── Reading passage

# Distribution of Sample Means in large samples

In practical sampling work, the composition of the universe from which the sample is drawn is seldom known. Therefore, the sampling distribution of the means will also be unknown. This would seem to rule out the possibility of constructing interval estimates of the type discussed above.

However, mathematicians have derived a theorem called the Central Limit Theorem, which makes it possible to construct interval estimates whose properties are known sufficiently well for most practical purposes. In rather crude terms, the Central Limit Theorem states that the distribution of sample means for large samples will be approximately a normal distribution.

This implies that, in most practical situations, the investigator can assume the distribution of sample means (derived from probability samples) will be adequately approximated by a normal distribution. Before explaining how this is done, it will be necessary to explore certain features of this approximating normal distribution.

Characteristics Features of the Approximating Normal Distributions:

To construct a confidence interval estimate, researchers must have knowledge of several features of the approximating distribution. These will be illustrated in Figure.

Three distributions are shown here. Curve A represents the (hypothetical) universe of all household incomes in a large suburb of a major city. This distribution will be highly skewed (asymmetrical). The overwhelming majority of incomes will be less than the average household income. A few very affluent households will have extremely large household incomes, so the tail of this universe will extend very far to the right. (Such positive skewness is characteristic of the distribution of item values in many universes encountered in marketing research).

The investigator wishes to estimate the mean income of households (i.e. the mean of the A curve shown) based on a random sample from that universe. Shown in figure are normal distribution of sample means for a medium sized sample of 100 (curve B), and a larger one of 400 (curve C). Figure will be used to illustrate certain general features of the distribution of sample means, based on large simple random samples. There are four important characteristics to be noted:

1) The mean of the distribution of the sample means is equal to the universe mean. Figure shows the universe mean to lie at the vertically dashed line. The means of curve B and curve C lie there, also, because the sample mean is an unbiased estimate of the universe mean.
2) The distributions of sample means (curve B, curve C) are symmetrically distributed about the universe mean.
3) In a distribution of sample means, there is a general tendency for sample means to occur in the vicinity of the universe mean (i.e. small deviations of sample means from the universe mean are more likely than large deviations).
4) As the sample size used gets larger, the distribution of sample means becomes more lightly clustered around the universe mean. Comparison of the shapes of curve B and curve C illustrates this feature.

To summarize, the normal distribution approximately to the distribution of sample means is a symmetrical distribution centered about the mean of the universe sampled. In general, small deviations of the sample mean from the universe mean are more probable than large deviations. The larger the sample size, the more tightly clustered around the universe mean will be the distribution of sample means. The validity of these conclusions is assured by the Central Limit Theorem for most purposes when large simple random samples are used.

Standard Deviation:

When constructing a confidence interval estimate of the universe mean, researchers also use another characteristic of the approximating normal distribution. That characteristic is its standard deviation. Recall that the standard deviation (σ) of any distribution or universe of items is a measure of the dispersion or variability of the items in that universe. It is defined as:

σ = √ Σ (xi – M)2/ N – 1

where, σ = Universe standard deviation
xi = value of the ith item in the universe
M = Universe mean
N= Number of items in universe

────

*Task statement:*
Revise the passage on sample means by repeating it between "3) In a distribution" and "illustrates this feature.", inclusive, with "vicinity" changed to "neighborhood".

── Dataset extract

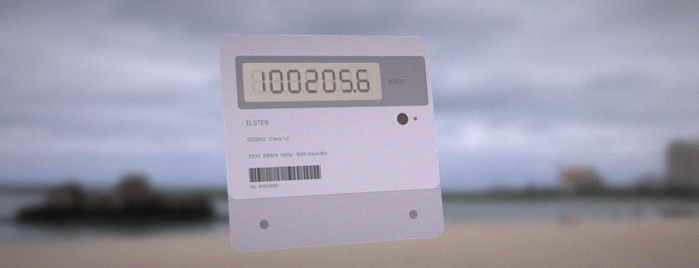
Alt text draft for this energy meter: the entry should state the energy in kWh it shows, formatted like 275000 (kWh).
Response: 100205.6 (kWh)
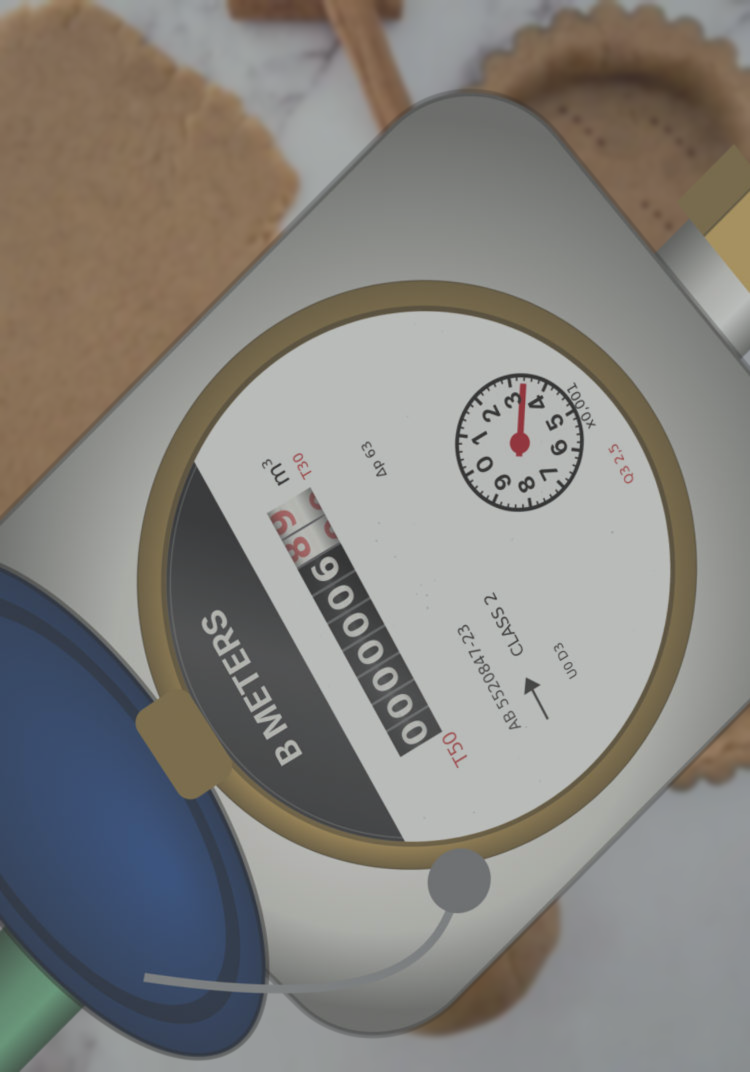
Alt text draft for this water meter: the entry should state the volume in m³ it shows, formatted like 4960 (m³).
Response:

────

*Response box:*
3) In a distribution of sample means, there is a general tendency for sample means to occur in the neighborhood of the universe mean (i.e. small deviations of sample means from the universe mean are more likely than large deviations).
4) As the sample size used gets larger, the distribution of sample means becomes more lightly clustered around the universe mean. Comparison of the shapes of curve B and curve C illustrates this feature.